** Opening The data block **

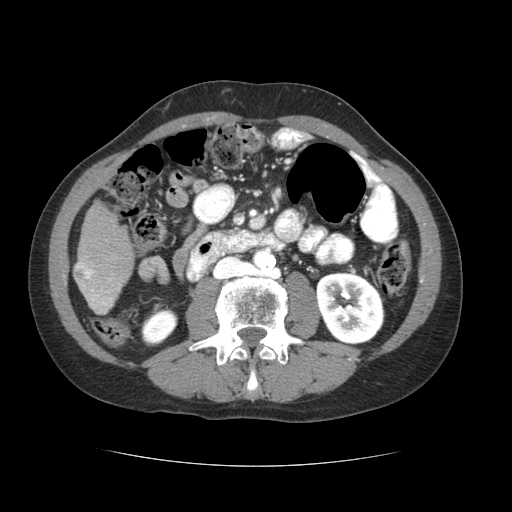
Contrast-enhanced abdominal CT (liver protocol), one axial slice. Slice 13 of 69 in the series (ordered by position). Reconstruction kernel STANDARD. 120 kVp. Soft-tissue window (W 400 / L 40 HU). 2.5 mm slice thickness. 512 × 512 image matrix, field of view 360 × 360 mm. Case-level facts recorded for this patient, not image findings: diagnosis: hepatocellular carcinoma (patient treated with transarterial chemoembolisation; whether this scan precedes or follows treatment is not stated here); TNM stage (as recorded): Stage-II; Child-Pugh class: B; tumour nodularity: multinodular; tumour size: 2.6 cm.
Structures marked on this image (semi-automatic segmentation, software-assisted and operator-edited):
- liver parenchyma outside the tumour (the mass and vessels are separate outlines, so this box may not span the whole liver): box from (x=74, y=202) to (x=134, y=314) px
- portal vein: (x=76, y=262)–(x=112, y=311)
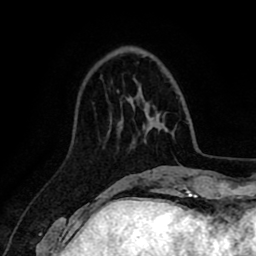
Breast MRI (dynamic contrast-enhanced), one axial slice. Position 27 of 80 along the scan axis. Cropped to one breast. Dynamic contrast-enhanced series, time point 2 of 8 at this slice position (early post-contrast). 1.5 T. TE 2.6 ms, TR 5.6 ms. 2 mm slice thickness. 256 × 256 image matrix, field of view 170 × 170 mm. Female patient.
Outlined on this slice (semi-automatic segmentation, software-assisted and operator-edited):
- enhancing-tissue mask used for the functional tumour volume (all voxels passing the contrast-enhancement thresholds inside the analysis volume; usually the tumour): bounding box [x1, y1, x2, y2] px = [117, 90, 146, 130]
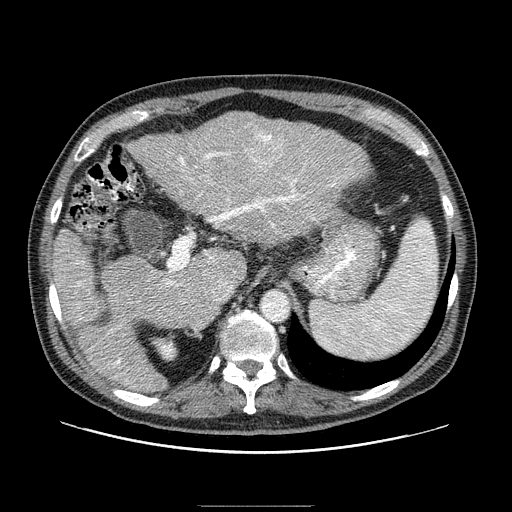
Contrast-enhanced abdominal CT (liver protocol), one axial slice; position 56 of 99 along the scan axis; one of 2 acquisitions stored at this slice position; soft-tissue window (W 400 / L 40 HU); 2.5 mm slice thickness; 512 × 512 image matrix, field of view 400 × 400 mm. From the clinical record (not read from this slice): diagnosis: hepatocellular carcinoma (patient treated with transarterial chemoembolisation; whether this scan precedes or follows treatment is not stated here); TNM stage (as recorded): Stage-II; Child-Pugh class: A; tumour size: 3.2 cm.
Structures marked on this image (semi-automatic segmentation, software-assisted and operator-edited):
- liver parenchyma outside the tumour (the mass and vessels are separate outlines, so this box may not span the whole liver): bounding box <48,112,368,388> (left, top, right, bottom; pixels)
- mass: <243,127,288,172>
- portal vein: <77,152,339,383>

** Closing The data block **

### What to produce
Which of the lines in the data contain the string "from"? Return each one.

### Response
- liver parenchyma outside the tumour (the mass and vessels are separate outlines, so this box may not span the whole liver): box from (x=74, y=202) to (x=134, y=314) px
Contrast-enhanced abdominal CT (liver protocol), one axial slice; position 56 of 99 along the scan axis; one of 2 acquisitions stored at this slice position; soft-tissue window (W 400 / L 40 HU); 2.5 mm slice thickness; 512 × 512 image matrix, field of view 400 × 400 mm. From the clinical record (not read from this slice): diagnosis: hepatocellular carcinoma (patient treated with transarterial chemoembolisation; whether this scan precedes or follows treatment is not stated here); TNM stage (as recorded): Stage-II; Child-Pugh class: A; tumour size: 3.2 cm.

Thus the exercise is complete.